Sebagai ketua gerakan Gerakan Propaganda mahasiswa Filipina di Spanyol, ia menyumbangkan beberapa artikel kepada surat kabar La Solidaridad di Barcelona dengan agenda-agenda yang berikut:
- Bahwa Filipina menjadi salah satu provinsi Spanyol
- Perwakilan bagi orang Filipina di Cortes (Parlemen)
- Gereja-gereja Filipina dipimpin oleh imam-imam Filipina dan bukan para imam Augustinian Spanyol
- Kebebasan berserikat dan bersuara
- Hak yang sama di hadapan undang-undang (untuk orang Filipina maupun Spanyol yang mengadu ke pengadilan)
Pemerintah kolonial di Filipina tidak menyukai pembaruan-pembaruan ini, meskipun misalnya usul-usul itu didukung secara terbuka oleh para intelektual Spanyol seperti Morayta, Unamuno, Pi y Margal dll.

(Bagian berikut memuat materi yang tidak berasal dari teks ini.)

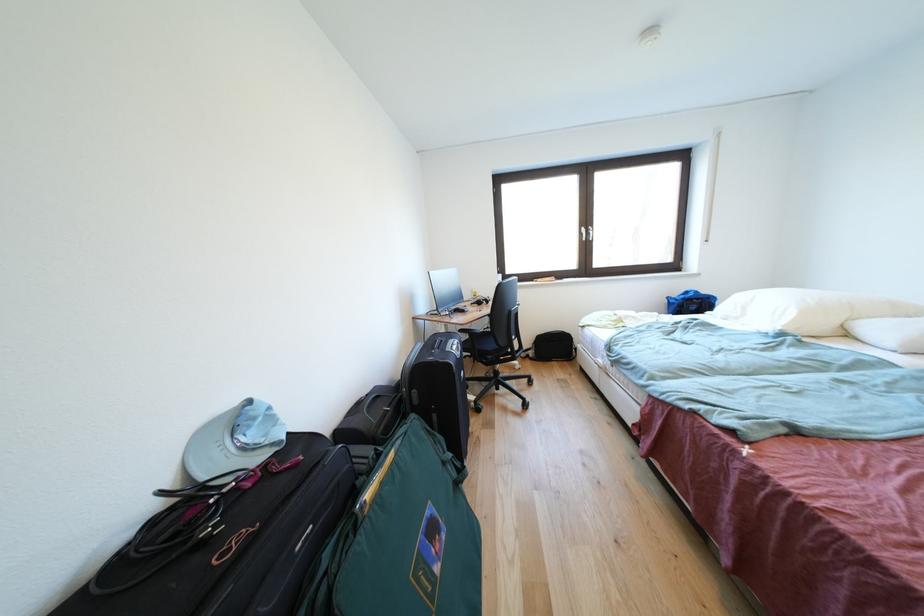
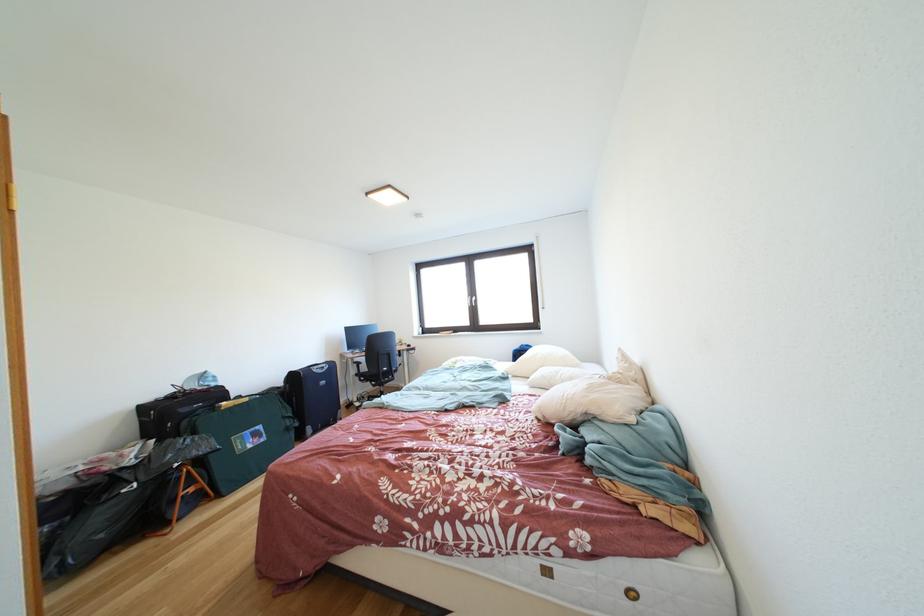
In the second image, find the point that corresponds to the point at 706,297 in the first image.

(535, 351)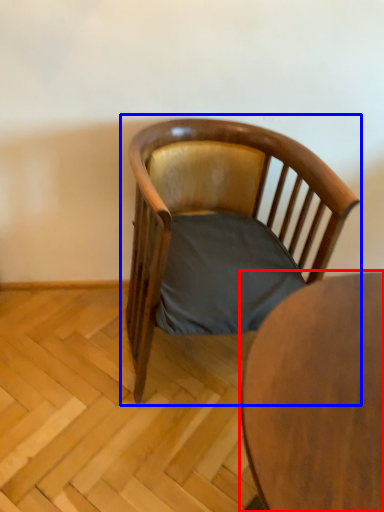
Question: Which object is closer to the camera taking this photo, table (highlighted by a red box) or chair (highlighted by a blue box)?

Choices:
 (A) table
 (B) chair

Answer: (A)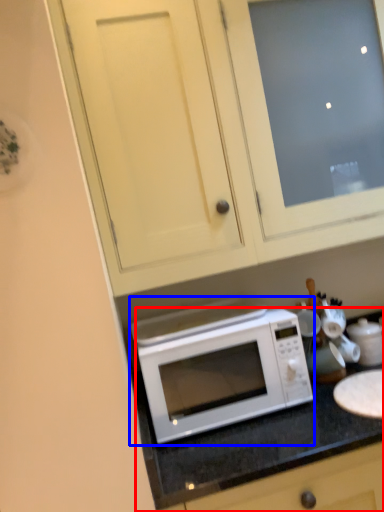
Question: Which point is further to the camera, counter (highlighted by a red box) or microwave oven (highlighted by a blue box)?

Choices:
 (A) counter
 (B) microwave oven

Answer: (B)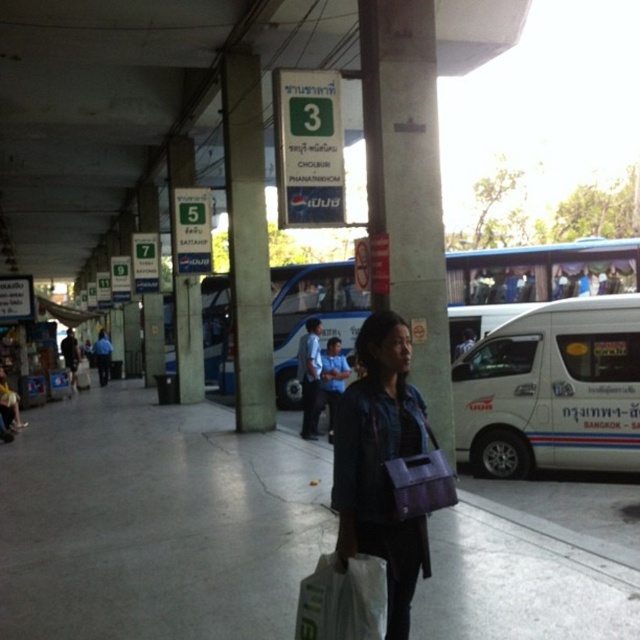
In the scene shown: Between gray concrete pavement at center and concrete pillar at center, which one has less height?

Standing shorter between the two is gray concrete pavement at center.

What do you see at coordinates (156, 522) in the screenshot? This screenshot has width=640, height=640. I see `gray concrete pavement at center` at bounding box center [156, 522].

Is point (29, 458) positioned in front of point (442, 429)?

No.

Locate an element on the screen. The image size is (640, 640). gray concrete pavement at center is located at coordinates (156, 522).

Who is taller, gray concrete pavement at center or blue shirt at center?

With more height is blue shirt at center.

Which is below, gray concrete pavement at center or blue shirt at center?

gray concrete pavement at center is below.

Who is more distant from viewer, (64, 538) or (326, 436)?

Point (326, 436)

This screenshot has height=640, width=640. I want to click on gray concrete pavement at center, so click(156, 522).

Who is positioned more to the left, matte purple bag at center or dark blue jeans at left?

Positioned to the left is dark blue jeans at left.

Who is shorter, matte purple bag at center or dark blue jeans at left?

With less height is matte purple bag at center.

Does point (410, 531) come behind point (65, 340)?

No.

Image resolution: width=640 pixels, height=640 pixels. What are the coordinates of `matte purple bag at center` in the screenshot? It's located at (380, 465).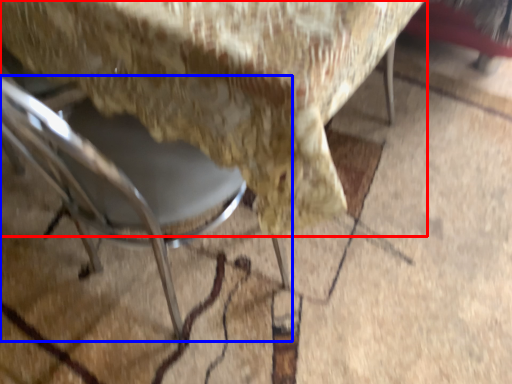
Question: Which point is further to the camera, chair (highlighted by a red box) or chair (highlighted by a blue box)?

Choices:
 (A) chair
 (B) chair

Answer: (A)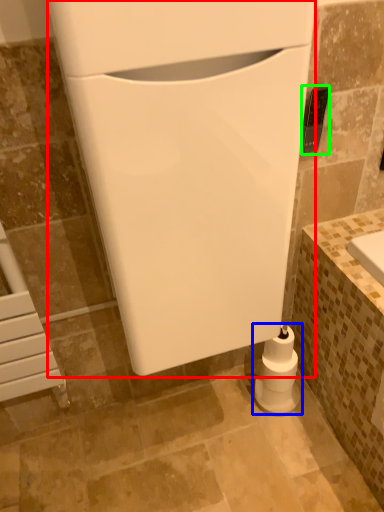
Question: Estimate the real-world distances between objects in this image. Which object is closer to appliance (highlighted by a red box), toilet paper (highlighted by a blue box) or appliance (highlighted by a green box)?

Choices:
 (A) toilet paper
 (B) appliance

Answer: (B)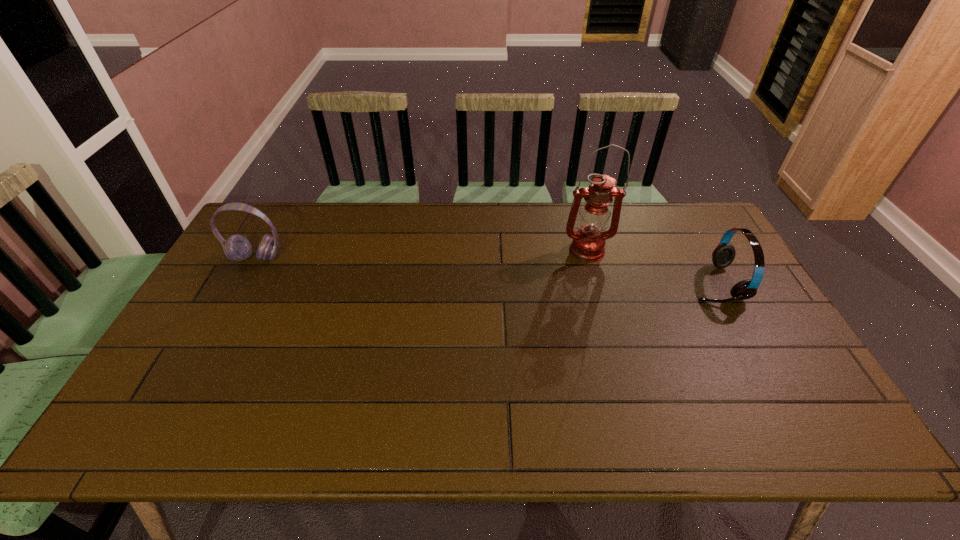
Point out which object is positioned as the nearest to the leftmost object. Please provide its 2D coordinates. Your answer should be formatted as a tuple, i.e. [(x, y)], where the tuple contains the x and y coordinates of a point satisfying the conditions above.

[(588, 243)]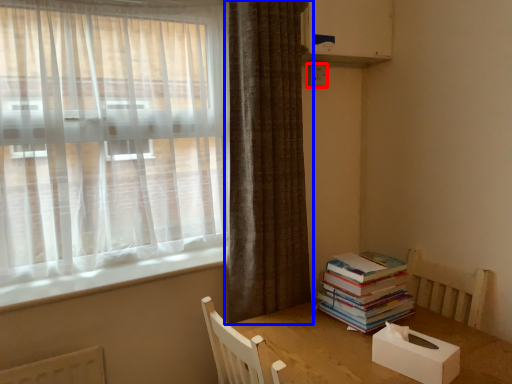
Question: Among these objects, which one is nearest to the camera, electric outlet (highlighted by a red box) or curtain (highlighted by a blue box)?

Choices:
 (A) electric outlet
 (B) curtain

Answer: (B)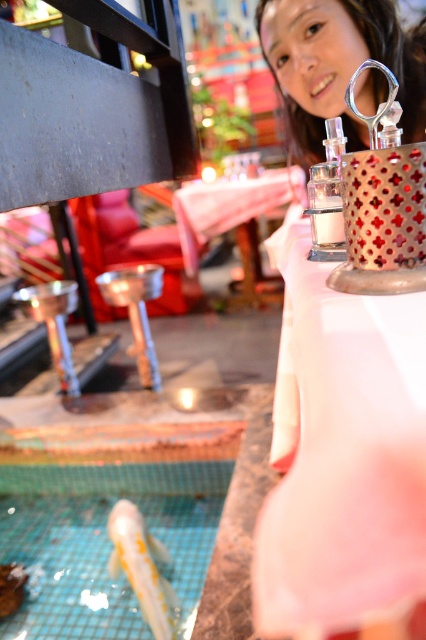
Question: Does white glossy fish at bottom left appear on the left side of clear glass perfume at center?

Choices:
 (A) yes
 (B) no

Answer: (A)

Question: Which object is farther from the camera taking this photo?

Choices:
 (A) yellow glossy chopsticks at lower left
 (B) smooth white fish at lower left

Answer: (B)

Question: Does smooth skin girl at upper center appear over clear glass perfume at center?

Choices:
 (A) yes
 (B) no

Answer: (A)

Question: Estimate the real-world distances between objects in this image. Which object is farther from the metallic polished stool at center?

Choices:
 (A) yellow glossy chopsticks at lower left
 (B) smooth skin girl at upper center

Answer: (B)

Question: Which point is closer to the camera?

Choices:
 (A) (8, 572)
 (B) (333, 109)

Answer: (B)

Question: Does white glossy fish at bottom left appear under clear glass perfume at center?

Choices:
 (A) no
 (B) yes

Answer: (B)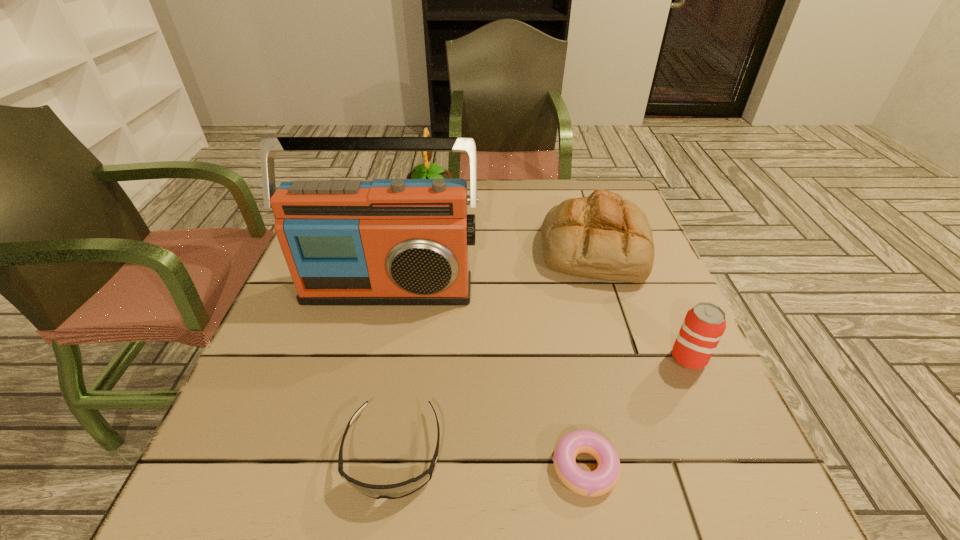
Image resolution: width=960 pixels, height=540 pixels. I want to click on vacant space that satisfies the following two spatial constraints: 1. on the lenses of the goggles; 2. on the right side of the doughnut, so click(x=392, y=467).

This screenshot has height=540, width=960. Identify the location of free region that satisfies the following two spatial constraints: 1. on the lenses of the shortest object; 2. on the right side of the second shortest object. (392, 467).

I want to click on blank area in the image that satisfies the following two spatial constraints: 1. on the lenses of the shortest object; 2. on the right side of the second shortest object, so click(392, 467).

The image size is (960, 540). I want to click on free space that satisfies the following two spatial constraints: 1. on the face of the sunflower; 2. on the front-facing side of the radio receiver, so click(415, 289).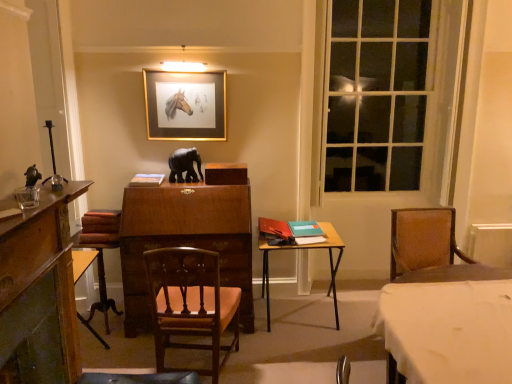
What are the coordinates of `unoccupied region to the right of wooden table at center, which is counted as the second table, starting from the front` in the screenshot? It's located at (357, 318).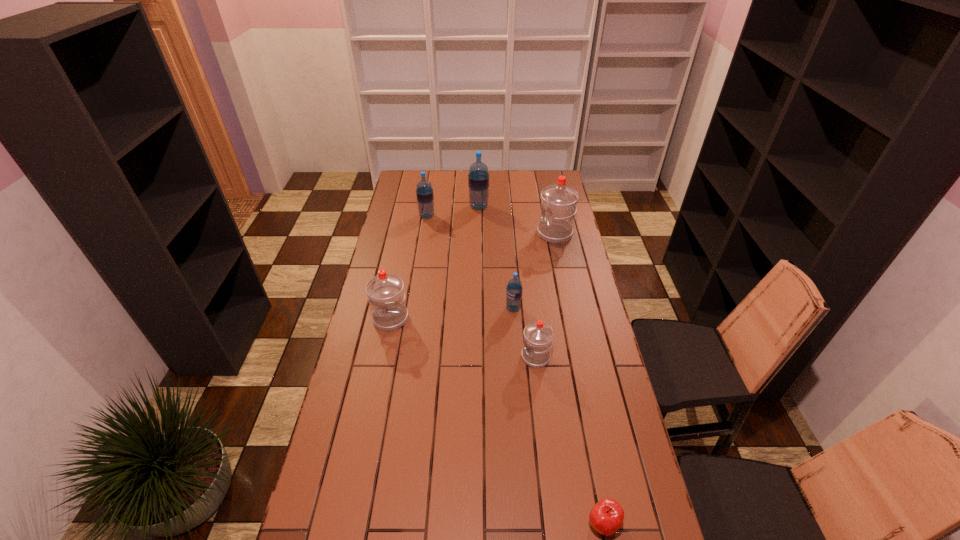
Choose which object is the second nearest neighbor to the second smallest blue water bottle. Please provide its 2D coordinates. Your answer should be formatted as a tuple, i.e. [(x, y)], where the tuple contains the x and y coordinates of a point satisfying the conditions above.

[(559, 201)]

Choose which water bottle is the third nearest neighbor to the second nearest object. Please provide its 2D coordinates. Your answer should be formatted as a tuple, i.e. [(x, y)], where the tuple contains the x and y coordinates of a point satisfying the conditions above.

[(559, 201)]

Locate which water bottle is the third closest to the biggest blue water bottle. Please provide its 2D coordinates. Your answer should be formatted as a tuple, i.e. [(x, y)], where the tuple contains the x and y coordinates of a point satisfying the conditions above.

[(514, 289)]

The width and height of the screenshot is (960, 540). I want to click on blue water bottle that is the second closest to the rightmost blue water bottle, so click(424, 192).

Locate which blue water bottle is the third closest to the sixth farthest object. Please provide its 2D coordinates. Your answer should be formatted as a tuple, i.e. [(x, y)], where the tuple contains the x and y coordinates of a point satisfying the conditions above.

[(424, 192)]

Identify which white water bottle is the second closest to the second biggest white water bottle. Please provide its 2D coordinates. Your answer should be formatted as a tuple, i.e. [(x, y)], where the tuple contains the x and y coordinates of a point satisfying the conditions above.

[(559, 201)]

The width and height of the screenshot is (960, 540). Identify the location of white water bottle object that ranks as the closest to the leftmost blue water bottle. (559, 201).

The height and width of the screenshot is (540, 960). Find the location of `free location that satisfies the following two spatial constraints: 1. on the front side of the rightmost blue water bottle; 2. on the left side of the fifth object from right to left`. free location that satisfies the following two spatial constraints: 1. on the front side of the rightmost blue water bottle; 2. on the left side of the fifth object from right to left is located at coordinates (478, 308).

You are a GUI agent. You are given a task and a screenshot of the screen. Output one action in this format:
    pyautogui.click(x=<x>, y=<y>)
    Task: Click on the free location that satisfies the following two spatial constraints: 1. on the front side of the third water bottle from left to right; 2. on the left side of the rightmost blue water bottle
    The image size is (960, 540).
    Given the screenshot: What is the action you would take?
    pyautogui.click(x=478, y=308)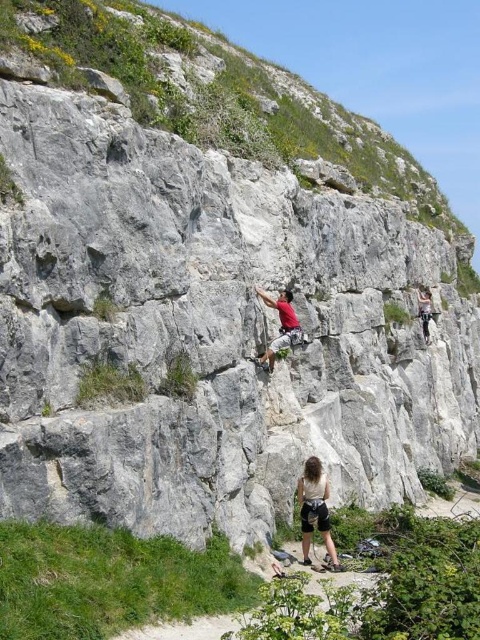
Question: Which of these objects is positioned farthest from the matte red shirt at center?

Choices:
 (A) white rock climbing wall at center
 (B) dark gray fabric pants at center

Answer: (A)

Question: Is dark gray fabric pants at center above matte red shirt at center?

Choices:
 (A) no
 (B) yes

Answer: (A)

Question: Among these points, which one is farthest from the camera?

Choices:
 (A) (300, 337)
 (B) (301, 484)
 (C) (188, 138)

Answer: (A)

Question: Which point is farther to the camera?

Choices:
 (A) (310, 483)
 (B) (134, 92)

Answer: (A)

Question: Can you confirm if dark gray fabric pants at center is positioned to the left of matte red shirt at center?

Choices:
 (A) yes
 (B) no

Answer: (B)

Question: Can you confirm if white rock climbing wall at center is positioned below dark gray fabric pants at center?

Choices:
 (A) no
 (B) yes

Answer: (A)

Sekembalinya ke Manila pada 1892, ia membentuk sebuah gerakan masyarakat yang dinamai La Liga Filipina. Liga ini menganjurkan pembaruan-pembaruan sosial yang moderat ini melaui cara-cara yang legal, tetapi kemudian dibubarkan oleh pemerintah. Pada saat itu, ia sudah dinyatakan sebagai musuh negara oleh penguasa Spanyol karena novel-novelnya yang menghasut. Noli me Tangere, khususnya, menampilkan para rahib dalam gambaran yang sangat buruk, dengan sedikit sekali atau bahkan tidak ada harapan untuk diperbaiki.
Sebagai seorang pembaru politik, ia setara dengan Mahatma Gandhi, Rabindranath Tagore, dan Sun Yat Sen sebagai perintis yang mengubah cara berpikir di benua Asia, tetapi sebagai seorang modernis yang mendapatkan yang terbaik dari apa yang dapat diberikan oleh peradaban Eropa, ia melampaui negara maupun benua, seorang visioner yang berpandangan jauh ke depan, dengan pesan yang relevan untuk masa kini.
Begitu pula dikarenakan jiwa sosialnya yang tinggi tanpa memandang ras dan bangsa, maka pemerintahan Kota Medan, Indonesia, mengabadikan nama Jose Rizal menjadi salah satu nama jalan di Kota Medan.